TASK 1
Write out the part of the mouse heart methods text that begins at the words "Myocardial cytoarchitecture was" and ends after the words "the most abnormal.".
TASK 2
According to the mouse heart methods text, at what sampling rate were the pressure signals digitized?

To perform left ventricular catheterization, mice were anesthetized with isofluorane (1.25–1.75%) and placed on a warmed table. A 1.8-Fr high-fidelity catheter-tipped micromanometer (Millar Instruments; Houston, TX) was inserted into the aorta via the right carotid artery and advanced into the left ventricle under continuous monitoring of the pressure waveform. Pressure signals were digitized at a sampling rate of 1,000 Hz and recorded with a Data Q system. The left ventricular pressure was recorded pre- and postinjection of propranolol (30 mg/kg ip). Noninvasive cardiac function was assessed by two-dimensional guided M-mode echocardiography of isofluorane-anesthetized 1- and 6-mo-old wild-type and α2A/α2C-ARKO mice.
Myocardial cytoarchitecture was examined using standardized electron microscopic methods. Hearts were fixed by immersion in glutaraldehyde. Sections from the left ventricular free wall from two wild-type and three α2A/α2C-ARKO mice were examined. The pathologist was blinded to the genotype throughout the sample preparation and analysis. Ten electron micorgraphs were taken from each heart and graded for evidence of abnormal myocyte structure: loss of myofibril integrity, mitochondrial swelling and loss of mitochondrial integrity, and vacuolization. Micrographs were scored on a scale of 0–4 with 0 being “normal” and 4 being the most abnormal.
To assess myocyte width, hearts were embedded in paraffin and sectioned for routine histological processing. Sections were stained with hematoxylin and eosin for examination with a light microscope. Myocyte width was measured from myocytes in the left ventricular free wall with a computer-assisted morphometric system (Leica Quantimet 500). For each myocyte containing a nucleus visible in the field, a single transverse measurement of width, passing through the nucleus, was obtained. Data were obtained from 7 wild-type and 10 α2A/α2C-ARKO mice. Ten cells were measured from each heart.
All values are expressed as means ± SE. For single measurement variables (direct blood pressure at 4 mo of age, resting heart rate, heart rate after isoproterenol administration, sympathetic tone and injure score), comparisons between wild-type and α2A/α2C-ARKO mice were performed using Student's t-test. For multiple measurement variables (Vo 2, distance run, cardiac contractility and relaxation, echocardiographic characteristics, direct blood pressure at 6 mo of age and tail-cuff measurements), comparisons were performed using two-way ANOVA with post hoc testing by Fisher's protected least-significant-difference test.

SUPPLIED RECORDS

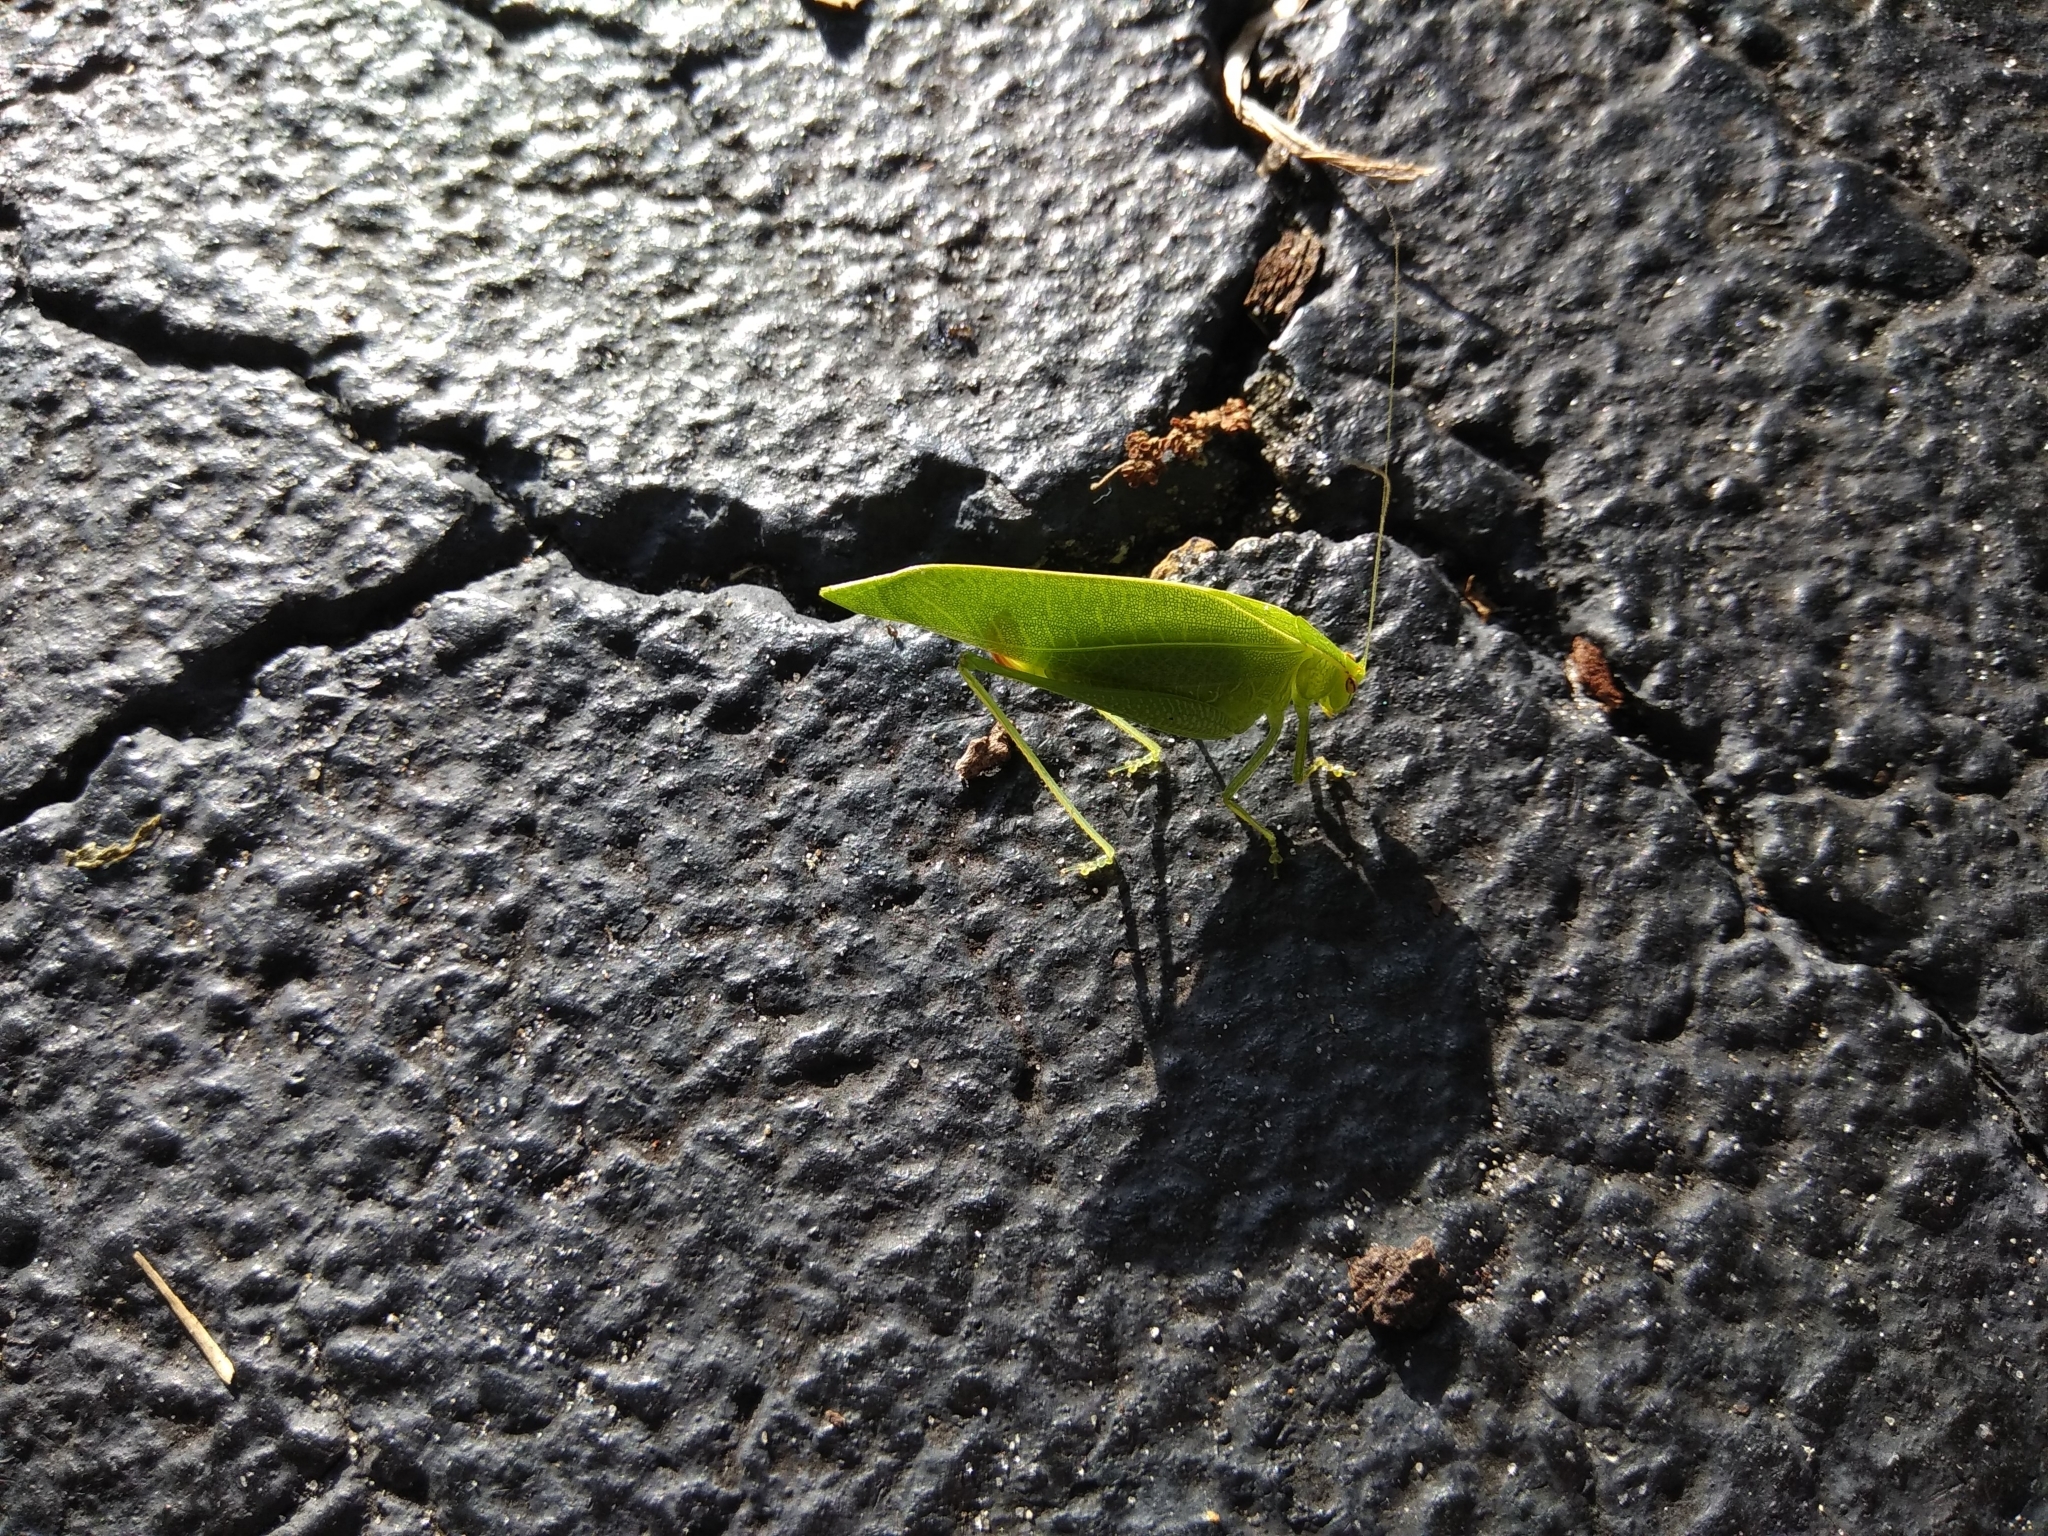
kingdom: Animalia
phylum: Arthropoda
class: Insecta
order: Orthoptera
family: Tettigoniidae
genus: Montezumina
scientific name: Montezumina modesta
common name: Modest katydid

WORKED SOLUTION 1
Myocardial cytoarchitecture was examined using standardized electron microscopic methods. Hearts were fixed by immersion in glutaraldehyde. Sections from the left ventricular free wall from two wild-type and three α2A/α2C-ARKO mice were examined. The pathologist was blinded to the genotype throughout the sample preparation and analysis. Ten electron micorgraphs were taken from each heart and graded for evidence of abnormal myocyte structure: loss of myofibril integrity, mitochondrial swelling and loss of mitochondrial integrity, and vacuolization. Micrographs were scored on a scale of 0–4 with 0 being “normal” and 4 being the most abnormal.

WORKED SOLUTION 2
1,000 Hz